Un Bye Bye plus politique? A-t-il été autre chose que politique? Si bien que les numéros qui ne l'étaient pas –comme celui de Michèle Richard et les quelques pastiches d'émissions de télé- avaient l'air décalés dans cette espèce de four (attention: j'emploie le mot dans son sens premier !) où on a grillé nos hommes et nos femmes politiques durant plus d'une heure.
Pour la plupart des Québécois, 2011 fut une «annus horribilis». Les tergiversations du gouvernement de Québec à propos d'une enquête publique sur la construction, la guerre fratricide du Parti québécois, l'élection à Ottawa d'une horde de députés néo-démocrates qui ne nous donnent pas davantage droit au chapitre que les bloquistes d'hier, des infrastructures en ruine, les demi-vérités sur les gaz de schiste, les inepties de trop de nos élus, n'en mettez plus, la cour est pleine. Tant et tant qu'il n'était sûrement pas nécessaire d'en rajouter encore.
SERIONS-NOUS SI MASOCHISTES?
Faut-il absolument finir l'année en balayant les dernières illusions qu'on pourrait encore entretenir sur nos divers gouvernements et en confortant le pourcentage innombrable de Québécois qui croient que tout est pourri et qu'il n'y a plus qu'à accepter l'inacceptable? Sommes-nous si masochistes qu'il faille le 31 décembre au soir donner une dernière taloche à tout bon sentiment et un dernier coup de pied à tout espoir?
Enfin, dernière question, sans doute très impertinente, dans ce Bye Bye québécois pure laine, qu'y avait-il pour le million de nos compatriotes francophones qui habitent les autres provinces, qui sont loin de notre nombrilisme «petit Québec» et qui paient, eux aussi, pour la télévision publique?
Mes préférences
Je vous les indique sans ordre de préséance
*L'ouverture avec nos infrastructures en décrépitude. Une ouverture dynamique et originale avec de jolis effets spéciaux.
*François Légo, une bonne trouvaille.
*Entre deux chaises avec Claude Meunier et le faux Lucien Bouchard… même si je trouve qu'on s'est beaucoup acharné sur l'ancien premier ministre du Québec.
*Elvis Gratton et le faux Stephen Harper, même si je trouve qu'on en a beurré épais sur Harper.
*Véronique Cloutier qui imite Coeur de Pirate et Brigitte Boisjoli.
*Amir Khadir en Capitaine Solidaire.
*On connaît la cassette, malgré une imitation un peu trop caricaturale de Mario Tessier, tout comme l'a été celle de France Beaudoin.
*Le maire Gérald Tremblay sur des chansons de Gerry Boulet, même si notre pauvre maire croule déjà sous les sarcasmes.
*Kinkin et le plan Nord, malgré les insupportables sacres du capitaine Y Bock, dont l'excellente caricature de Jean-François Mercier n'avait pas besoin et qui faisaient oublier la bonne idée des Denis Drolet en Ducon & Ducon.
Mes malaises
*Pauline Marois est dans l'trouble à soir, juste avant les 12 coups de minuit. C'était frapper fort sur un clou déjà bien enfoncé.

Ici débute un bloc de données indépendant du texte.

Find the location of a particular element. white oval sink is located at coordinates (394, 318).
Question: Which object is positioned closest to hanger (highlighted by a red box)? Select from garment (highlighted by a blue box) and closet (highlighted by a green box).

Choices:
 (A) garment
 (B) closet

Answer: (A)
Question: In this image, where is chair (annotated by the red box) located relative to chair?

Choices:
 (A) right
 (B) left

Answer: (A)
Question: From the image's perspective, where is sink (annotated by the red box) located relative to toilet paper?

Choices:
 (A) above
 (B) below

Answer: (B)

*Louis-François Marcotte, chef «à la diction douteuse». Au moins, il ne sacre pas en ondes.
*Le «boot camp» (camp de recrues) du NPD, trop long et plus cynique que drôle.
*La parodie d'Opération séduction avec Régis Labeaume et PKP. Un contenu biaisé et trop attendu.

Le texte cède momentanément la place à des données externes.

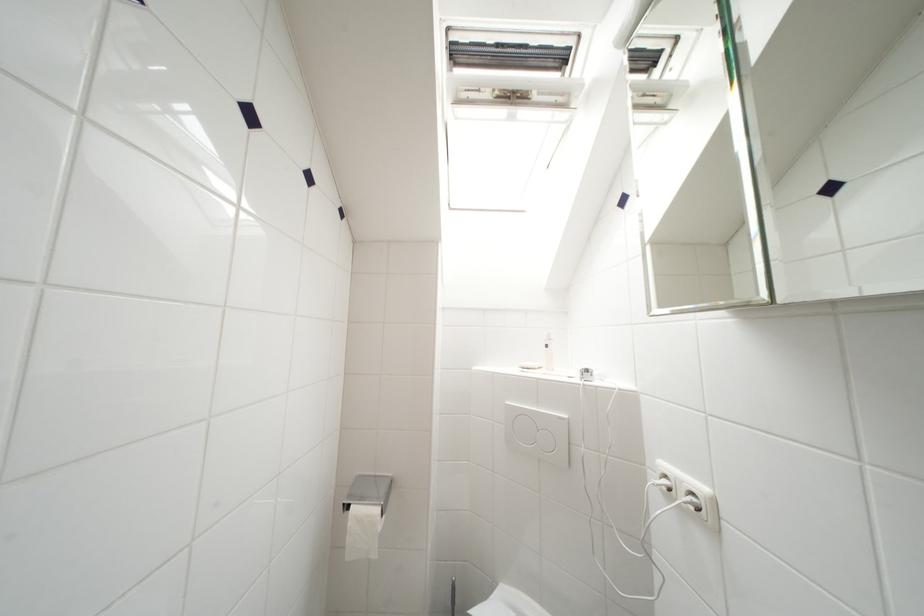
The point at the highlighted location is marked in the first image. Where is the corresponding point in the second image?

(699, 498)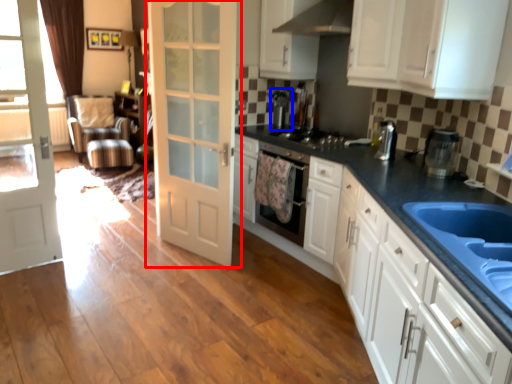
Question: Which of the following is the closest to the observer, door (highlighted by a red box) or coffee machine (highlighted by a blue box)?

Choices:
 (A) door
 (B) coffee machine

Answer: (A)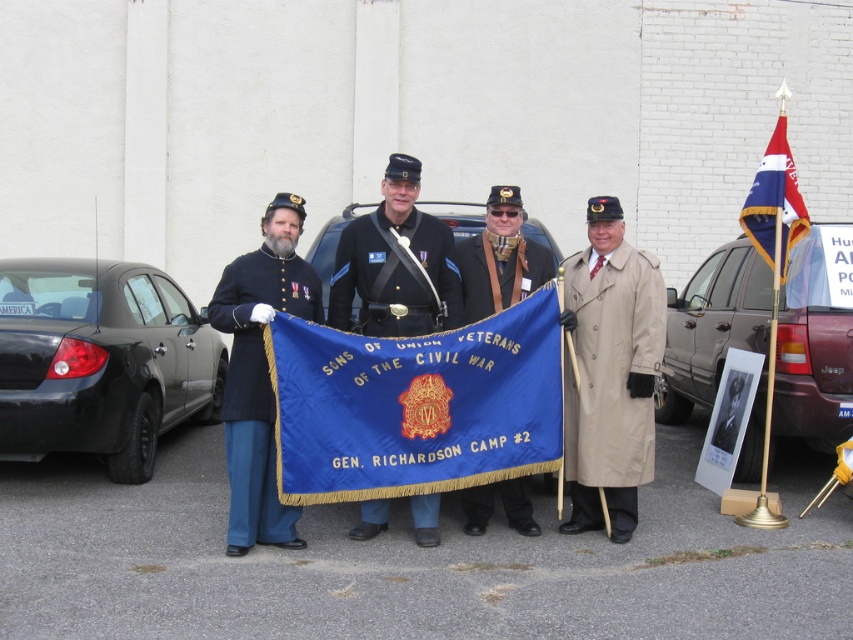
You are a photographer at the Civil War reenactment event. You need to capture a clear photo of the blue fabric flag at center without the black matte sedan at left blocking it. Is the flag positioned in a way that allows this?

Yes, the blue fabric flag at center is in front of the black matte sedan at left, so it is not blocked by the sedan and can be photographed clearly.

You are a photographer trying to capture the blue fabric flag at center and the black matte sedan at left in a single shot. Based on their positions, which object is closer to the camera?

The blue fabric flag at center is positioned under the black matte sedan at left, so the flag is closer to the camera than the sedan.

You are a photographer at the event and need to capture the blue fabric flag at center and the black matte sedan at left in a single shot. Given their sizes, which object will appear smaller in the photo?

The blue fabric flag at center will appear smaller in the photo because it has a smaller size compared to the black matte sedan at left.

*Urinair avec les imitations de DSK et Depardieu, même si le clin d'oeil à la série Pan Am était une belle idée.
*Le sketch de Michèle Richard malgré une imitation intéressante de Véronique Cloutier. Je ne me souviens pas d'avoir entendu Michèle Richard sacrer à la télévision ou sur scène.

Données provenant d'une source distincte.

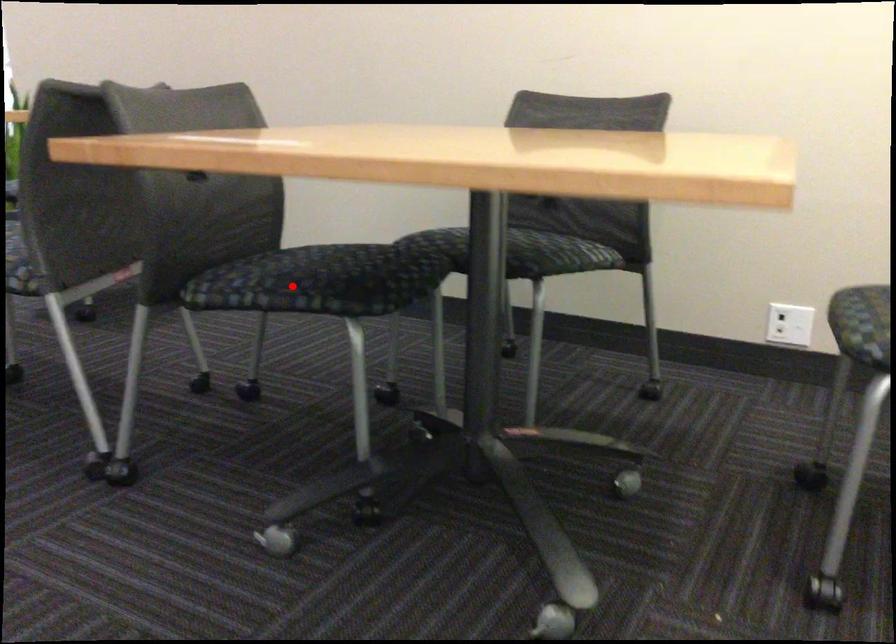
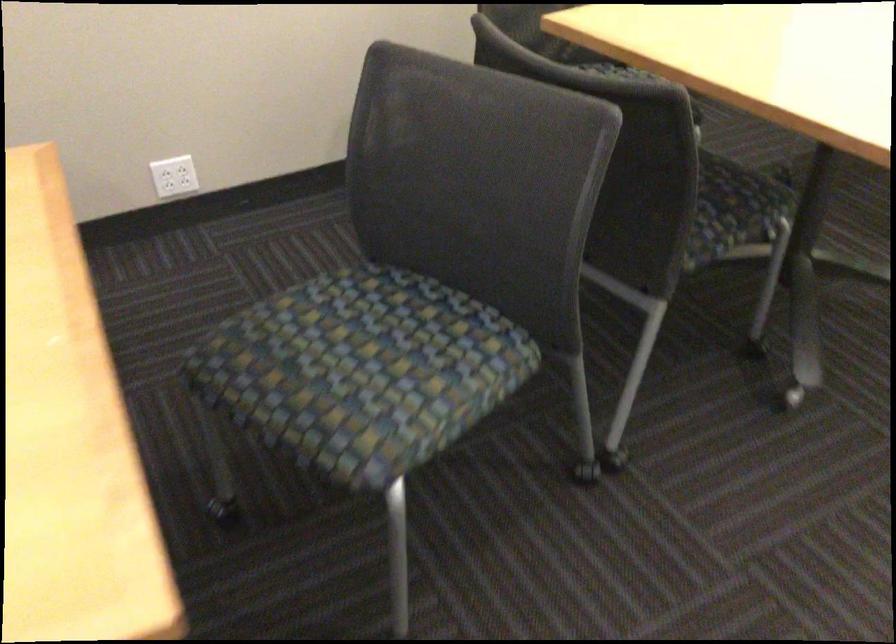
In the second image, find the point that corresponds to the highlighted location in the first image.

(736, 205)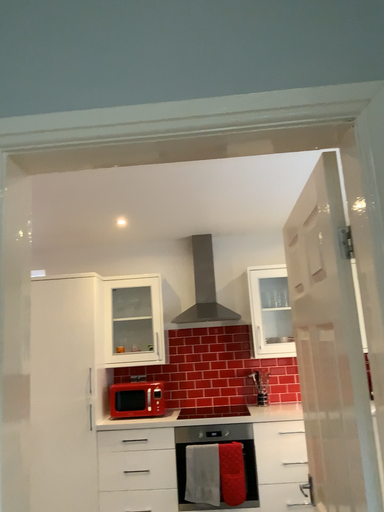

*Trop souvent, j'ai eu l'impression que les deux vedettes du Bye Bye, très omniprésentes, avaient cherché à se faire plaisir plutôt que de chercher le plaisir des téléspectateurs.
Mes aversions
J'ai vraiment détesté…
*Les interminables pauses publicitaires que semblaient allonger encore les «fausses» publicités de l'équipe de concepteurs et les nombreuses et inévitables promotions de la SRC.
*Le nombre de sacres impressionnants, en particulier dans le numéro de Michèle Richard et dans Kinkin-le secret du plan Nord.
*La blague scatologique à propos de Justin Trudeau!